Payton Gendron once donned a hazmat suit to class when his school resumed in-person learning following the height of the Covid-19 pandemic (Pictures: Reuters / International Centre for the Study of Radicalization)

The teen accused of killing 10 people at a Buffalo supermarket once wore a hazmat suit to class when his high school returned to in-person learning after going remote during the Covid-19 pandemic.

When Payton Gendron, 18, returned to at Susquehanna Valley High School in Conklin, New York after learning from home during the height of the Covid-19 pandemic, some of his classmates noticed he developed some peculiar behaviors.

‘He wore the entire suit, boots, gloves, everything,’ former classmate Nathan Twitchell, 19, told .

‘Everyone was just staring at him,’ he said.

Classmates have said Gendron was somewhat of an outcast during high school (Picture: ICSR)

Photos of Gendron wearing the suit in class show the suspected gunman covered from head to toe while sitting at a school desk, notebooks in front of him.
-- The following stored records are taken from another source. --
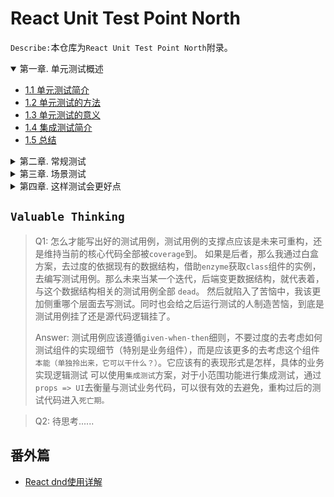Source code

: # React Unit Test Point North

`Describe:`本仓库为`React Unit Test Point North`附录。

<!-- TOC depthFrom:2 orderedList:true -->

<details open>
<summary>
<a>第一章. 单元测试概述</a>
</summary>

- [1.1 单元测试简介](./docs/unit-1/1-1.md)
- [1.2 单元测试的方法](./docs/unit-1/1-2.md)
- [1.3 单元测试的意义](./docs/unit-1/1-3.md)
- [1.4 集成测试简介](./docs/unit-1/1-4.md)
- [1.5 总结](./docs/unit-1/1-5.md)
    
</details>

<details>
<summary>
<a>第二章. 常规测试</a>
</summary>

- [2.1 怎么开始测试](./docs/unit-2/2-1.md)
- [~~2.2 state测试--class组件~~（已断更）](./docs/unit-2/2-2.md)
- [~~2.3 state测试--function组件~~（已断更）](./docs/unit-2/2-3.md)
- [~~2.4 props测试~~（已断更）](./docs/unit-2/2-4.md)
- [~~2.5 context测试~~（已断更）](./docs/unit-2/2-5.md)
- [~~2.6 hooks测试~~（已断更）](./docs/unit-2/2-6.md)
- [~~2.7 redux测试~~（已断更）](./docs/unit-2/2-7.md)
    
</details>

<details>
<summary>
<a>第三章. 场景测试</a>
</summary>

- [3.1 Module模块模拟测试](./docs/unit-3/3-1.md)
- [3.2 Fetch请求模拟](./docs/unit-3/3-2.md)
- [3.3 setTimeout模拟与加快执行](./docs/unit-3/3-3.md)
- [3.4 node&dom env环境切换](./docs/unit-3/3-4.md) 
    
</details>

<details>
<summary>
<a>第四章. 这样测试会更好点</a>
</summary>

- [4.1 你的测试遇到瓶颈了吗](./docs/unit-4/4-1.md)
- [4.2 怎么去组织测试模块会比较好点](./docs/unit-4/4-2.md)
    
</details>

<!-- /TOC -->

## `Valuable Thinking`

> Q1: 怎么才能写出好的测试用例，测试用例的支撑点应该是未来可重构，还是维持当前的核心代码全部被`coverage`到。
      如果是后者，那么我通过白盒方案，去过度的依据现有的数据结构，借助`enzyme`获取`class`组件的实例，去编写测试用例。那么未来当某一个迭代，后端变更数据结构，就代表着，与这个数据结构相关的测试用例全部 `dead`。
      然后就陷入了苦恼中，我该更加侧重哪个层面去写测试。同时也会给之后运行测试的人制造苦恼，到底是测试用例挂了还是源代码逻辑挂了。
>
> Answer: 测试用例应该遵循`given-when-then`细则，不要过度的去考虑如何测试组件的实现细节（特别是业务组件），而是应该更多的去考虑这个组件`本能（单独拎出来，它可以干什么？）`。它应该有的表现形式是怎样，具体的业务实现逻辑测试
>可以使用`集成测试`方案，对于小范围功能进行集成测试，通过 `props => UI`去衡量与测试业务代码，可以很有效的去避免，重构过后的测试代码进入`死亡期。`
>

> Q2: 待思考......


## 番外篇 

- [React dnd使用详解](./docs/extra-story/2020-10-26-1.md)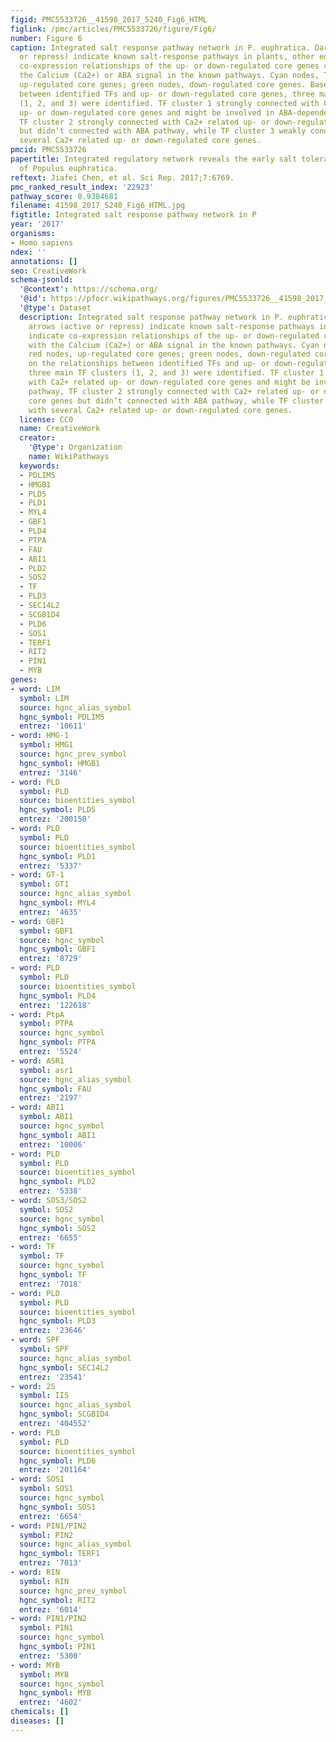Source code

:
 ```yaml
---
figid: PMC5533726__41598_2017_5240_Fig6_HTML
figlink: /pmc/articles/PMC5533726/figure/Fig6/
number: Figure 6
caption: Integrated salt response pathway network in P. euphratica. Dark blue arrows (active
  or repress) indicate known salt-response pathways in plants, other edges indicate
  co-expression relationships of the up- or down-regulated core genes connected with
  the Calcium (Ca2+) or ABA signal in the known pathways. Cyan nodes, TFs; red nodes,
  up-regulated core genes; green nodes, down-regulated core genes. Based on the relationships
  between identified TFs and up- or down-regulated core genes, three main TF clusters
  (1, 2, and 3) were identified. TF cluster 1 strongly connected with Ca2+ related
  up- or down-regulated core genes and might be involved in ABA-dependent pathway,
  TF cluster 2 strongly connected with Ca2+ related up- or down-regulated core genes
  but didn’t connected with ABA pathway, while TF cluster 3 weakly connected with
  several Ca2+ related up- or down-regulated core genes.
pmcid: PMC5533726
papertitle: Integrated regulatory network reveals the early salt tolerance mechanism
  of Populus euphratica.
reftext: Jiafei Chen, et al. Sci Rep. 2017;7:6769.
pmc_ranked_result_index: '22923'
pathway_score: 0.9384681
filename: 41598_2017_5240_Fig6_HTML.jpg
figtitle: Integrated salt response pathway network in P
year: '2017'
organisms:
- Homo sapiens
ndex: ''
annotations: []
seo: CreativeWork
schema-jsonld:
  '@context': https://schema.org/
  '@id': https://pfocr.wikipathways.org/figures/PMC5533726__41598_2017_5240_Fig6_HTML.html
  '@type': Dataset
  description: Integrated salt response pathway network in P. euphratica. Dark blue
    arrows (active or repress) indicate known salt-response pathways in plants, other edges
    indicate co-expression relationships of the up- or down-regulated core genes connected
    with the Calcium (Ca2+) or ABA signal in the known pathways. Cyan nodes, TFs;
    red nodes, up-regulated core genes; green nodes, down-regulated core genes. Based
    on the relationships between identified TFs and up- or down-regulated core genes,
    three main TF clusters (1, 2, and 3) were identified. TF cluster 1 strongly connected
    with Ca2+ related up- or down-regulated core genes and might be involved in ABA-dependent
    pathway, TF cluster 2 strongly connected with Ca2+ related up- or down-regulated
    core genes but didn’t connected with ABA pathway, while TF cluster 3 weakly connected
    with several Ca2+ related up- or down-regulated core genes.
  license: CC0
  name: CreativeWork
  creator:
    '@type': Organization
    name: WikiPathways
  keywords:
  - PDLIM5
  - HMGB1
  - PLD5
  - PLD1
  - MYL4
  - GBF1
  - PLD4
  - PTPA
  - FAU
  - ABI1
  - PLD2
  - SOS2
  - TF
  - PLD3
  - SEC14L2
  - SCGB1D4
  - PLD6
  - SOS1
  - TERF1
  - RIT2
  - PIN1
  - MYB
genes:
- word: LIM
  symbol: LIM
  source: hgnc_alias_symbol
  hgnc_symbol: PDLIM5
  entrez: '10611'
- word: HMG-1
  symbol: HMG1
  source: hgnc_prev_symbol
  hgnc_symbol: HMGB1
  entrez: '3146'
- word: PLD
  symbol: PLD
  source: bioentities_symbol
  hgnc_symbol: PLD5
  entrez: '200150'
- word: PLD
  symbol: PLD
  source: bioentities_symbol
  hgnc_symbol: PLD1
  entrez: '5337'
- word: GT-1
  symbol: GT1
  source: hgnc_alias_symbol
  hgnc_symbol: MYL4
  entrez: '4635'
- word: GBF1
  symbol: GBF1
  source: hgnc_symbol
  hgnc_symbol: GBF1
  entrez: '8729'
- word: PLD
  symbol: PLD
  source: bioentities_symbol
  hgnc_symbol: PLD4
  entrez: '122618'
- word: PtpA
  symbol: PTPA
  source: hgnc_symbol
  hgnc_symbol: PTPA
  entrez: '5524'
- word: ASR1
  symbol: asr1
  source: hgnc_alias_symbol
  hgnc_symbol: FAU
  entrez: '2197'
- word: ABI1
  symbol: ABI1
  source: hgnc_symbol
  hgnc_symbol: ABI1
  entrez: '10006'
- word: PLD
  symbol: PLD
  source: bioentities_symbol
  hgnc_symbol: PLD2
  entrez: '5338'
- word: SOS3/SOS2
  symbol: SOS2
  source: hgnc_symbol
  hgnc_symbol: SOS2
  entrez: '6655'
- word: TF
  symbol: TF
  source: hgnc_symbol
  hgnc_symbol: TF
  entrez: '7018'
- word: PLD
  symbol: PLD
  source: bioentities_symbol
  hgnc_symbol: PLD3
  entrez: '23646'
- word: SPF
  symbol: SPF
  source: hgnc_alias_symbol
  hgnc_symbol: SEC14L2
  entrez: '23541'
- word: 2S
  symbol: IIS
  source: hgnc_alias_symbol
  hgnc_symbol: SCGB1D4
  entrez: '404552'
- word: PLD
  symbol: PLD
  source: bioentities_symbol
  hgnc_symbol: PLD6
  entrez: '201164'
- word: SOS1
  symbol: SOS1
  source: hgnc_symbol
  hgnc_symbol: SOS1
  entrez: '6654'
- word: PIN1/PIN2
  symbol: PIN2
  source: hgnc_alias_symbol
  hgnc_symbol: TERF1
  entrez: '7013'
- word: RIN
  symbol: RIN
  source: hgnc_prev_symbol
  hgnc_symbol: RIT2
  entrez: '6014'
- word: PIN1/PIN2
  symbol: PIN1
  source: hgnc_symbol
  hgnc_symbol: PIN1
  entrez: '5300'
- word: MYB
  symbol: MYB
  source: hgnc_symbol
  hgnc_symbol: MYB
  entrez: '4602'
chemicals: []
diseases: []
---
```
Other classmates described him to the newspaper as somewhat of an outcast, and some even knew of his interest in guns.

Kolton Gardner, another former classmate, told the paper having an interest in guns was common in their town, and ‘just kind of the thing in rural New York, people like guns.’

Gendron is accused of killing 10 black people and wounding three others in what officials believe was a racially motivated attack on a predominantly black community. The teen drove over 200 miles from his home in Conklin to Buffalo for the alleged attack, which officials say he planned months in advance.

The teen was also investigated by state police last year after threatening a shooting at his high school (Picture: ICSR)

The suspected shooter was also investigated by state police last year after he made threatening comments to classmates, Buffalo Police Commissioner Joseph Gramaglia said.

‘A school official reported that this very troubled young man had made statements indicating that he wanted to do a shooting, either at a graduation ceremony, or sometime after,’ a government official told .

Gendon was referred for a mental health evaluation and counseling following the threat.

Authorities have also uncovered hundreds pages of hate-filled documents allegedly penned by Gendron.

He is expected to face additional murder and attempted murder counts and state hate crime charges. The FBI is also conducting its own investigation into the deadly attack, could lead to federal hate crime and terrorism charges.

Gendron was charged with first-degree murder on May 14 and pleaded not guilty. He is due back in court on June 9.